2. Using uBLAS and ATLAS combined is the way to do. Many people use the
binding library so they can use uBLAS containers and expressions and still
explictly call ATLAS. Generally only a very small fraction of code is time
critical and so the extra coding required is not usual a big issue.
3. uBLAS expressions are far more flexible then BLAS. Sometimes you need this
flexibility and so you can expect to take a performance hit.
On Wednesday 08 June 2005 22:49, Matthias Troyer wrote:
> On Jun 8, 2005, at 10:35 PM, Gunter Winkler wrote:
> > Yes, ublas can not (and will not) compete with atlas. You can play
> > with
> > different matrix products and matrix sizes with the attached sample
> > program.
> > You see atlas is at least 4 times faster than ublas. For more details,
> > please, look at the source.
> During the ublas review at boost, it was mentioned that
> competitiveness with BLAS/ATLAS, e.g. by using those libraries was an
> essential goal. With a factor of four in performance, ublas is
> unfortunately *completely useless* for any serious high performance
> work. With CPU time costs (total cost of ownership) for some
> calculations that we perform of the order off several ten thousand US
> $, we cannot afford spending even a factor 4 more.
Given point 2. above , I think *completely useless* is rather an over
statement. The factor of four is also very compiler and library dependant.
For dense matrix ops we should get closer, but optimising code for many
compilers is hard. ATLAS does a fantastic job here. For time critical inner
loops on big problems even a factor of 1.5 would be un-exceptable. But you
can still use BLAS calls.
> It is thus a pity that ublas will not make use of atlas, although it
> would be so easy: just use blas for any expression (such as dense
> matrix multiplication) that can be mapped to a blas call.
The problem is it is not easy at all. BLAS only provides a small subset of the
operations uBLAS requires.
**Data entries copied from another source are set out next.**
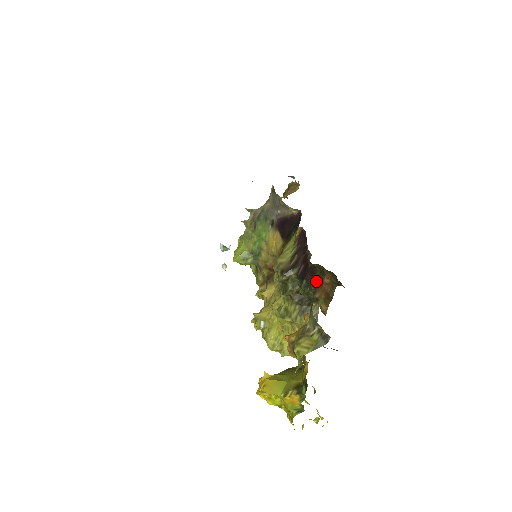
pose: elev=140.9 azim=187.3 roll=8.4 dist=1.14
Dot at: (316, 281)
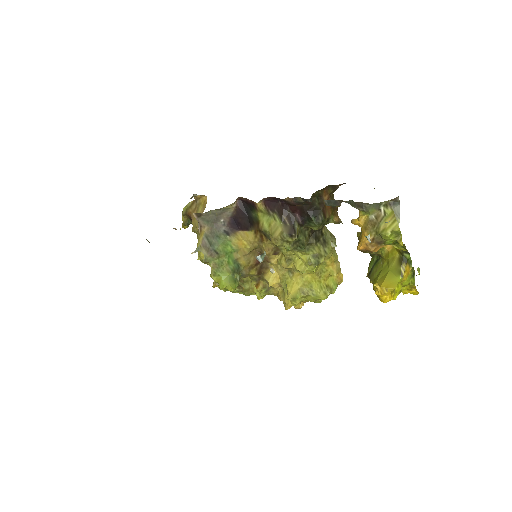
Dot at: (319, 208)
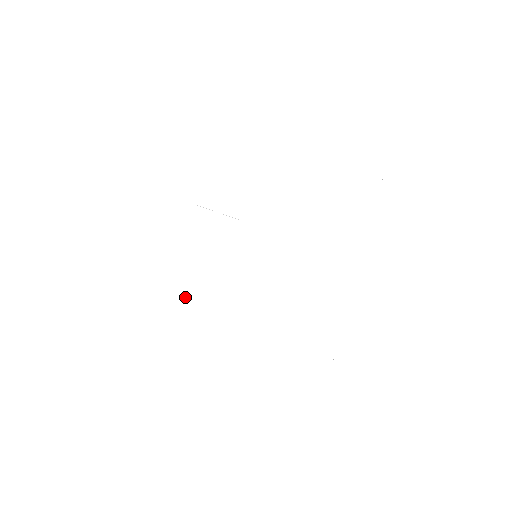
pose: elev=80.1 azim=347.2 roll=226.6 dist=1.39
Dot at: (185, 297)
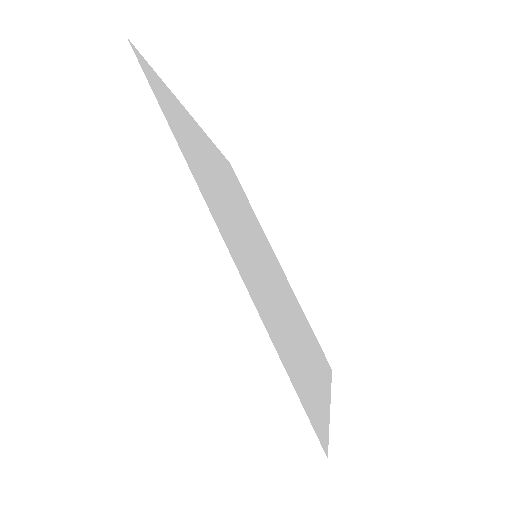
Dot at: occluded
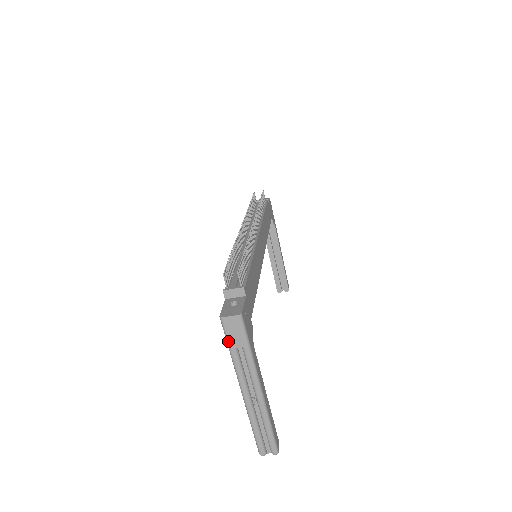
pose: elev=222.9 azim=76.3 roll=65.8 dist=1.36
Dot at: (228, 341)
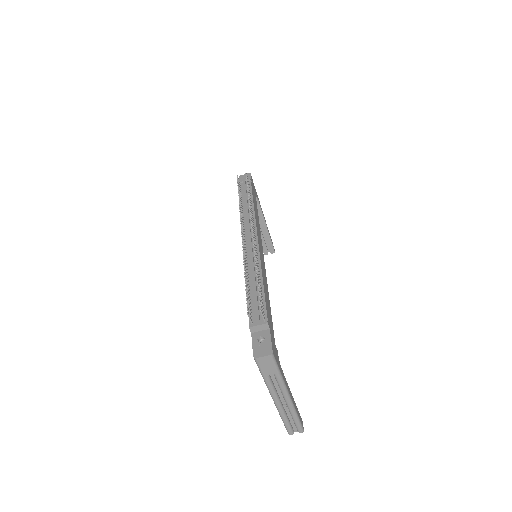
Dot at: (262, 372)
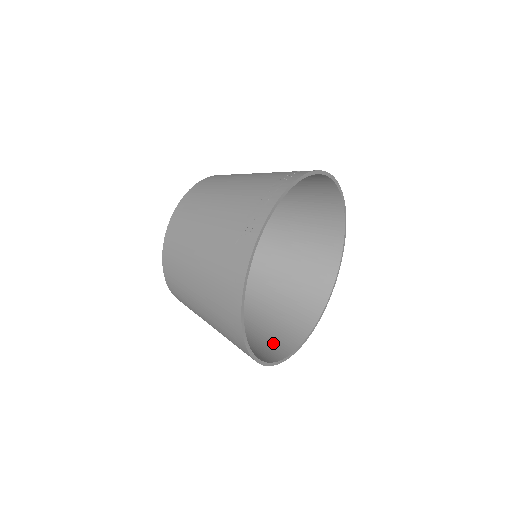
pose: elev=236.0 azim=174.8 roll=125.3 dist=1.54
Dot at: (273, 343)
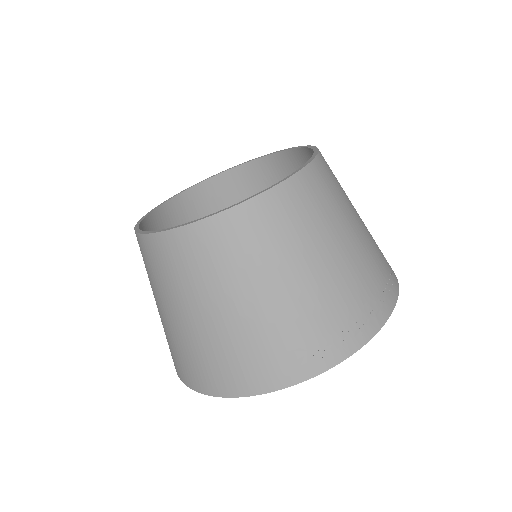
Dot at: occluded
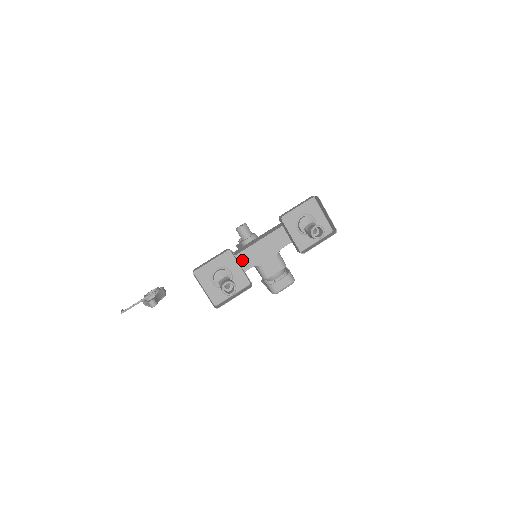
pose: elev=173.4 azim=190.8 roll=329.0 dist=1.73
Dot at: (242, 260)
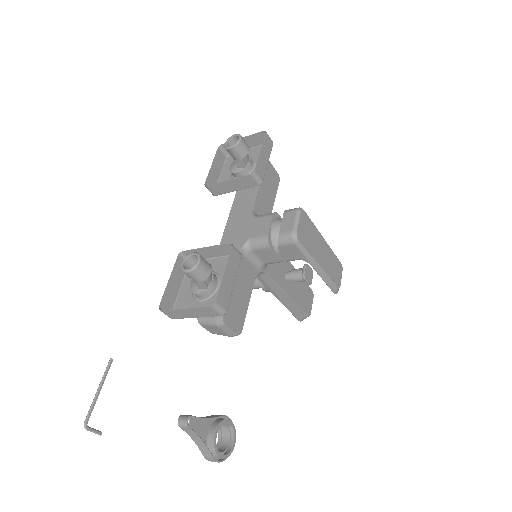
Dot at: occluded
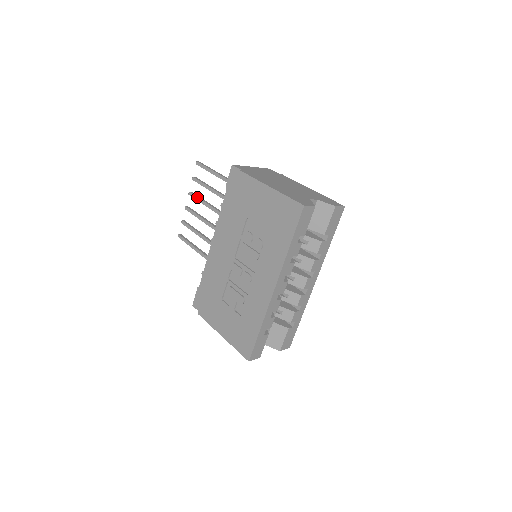
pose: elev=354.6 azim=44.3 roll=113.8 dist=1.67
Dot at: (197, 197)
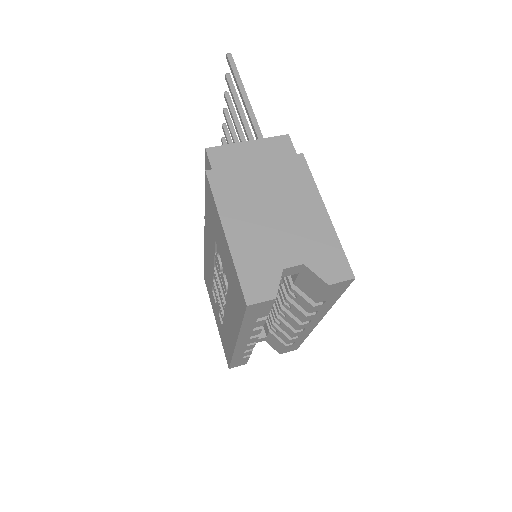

They can also require explicit results as
workspace which does not fit with a general expression syntax. Also there are
many choices, which operation should be called to convert A = prod(B,C) into
Mostly explicit BLAS invocation is the way to go. However sometimes domain
specific libraries on top of uBLAS that provide automatic BLAS invocation can
be very helpful.
All the best,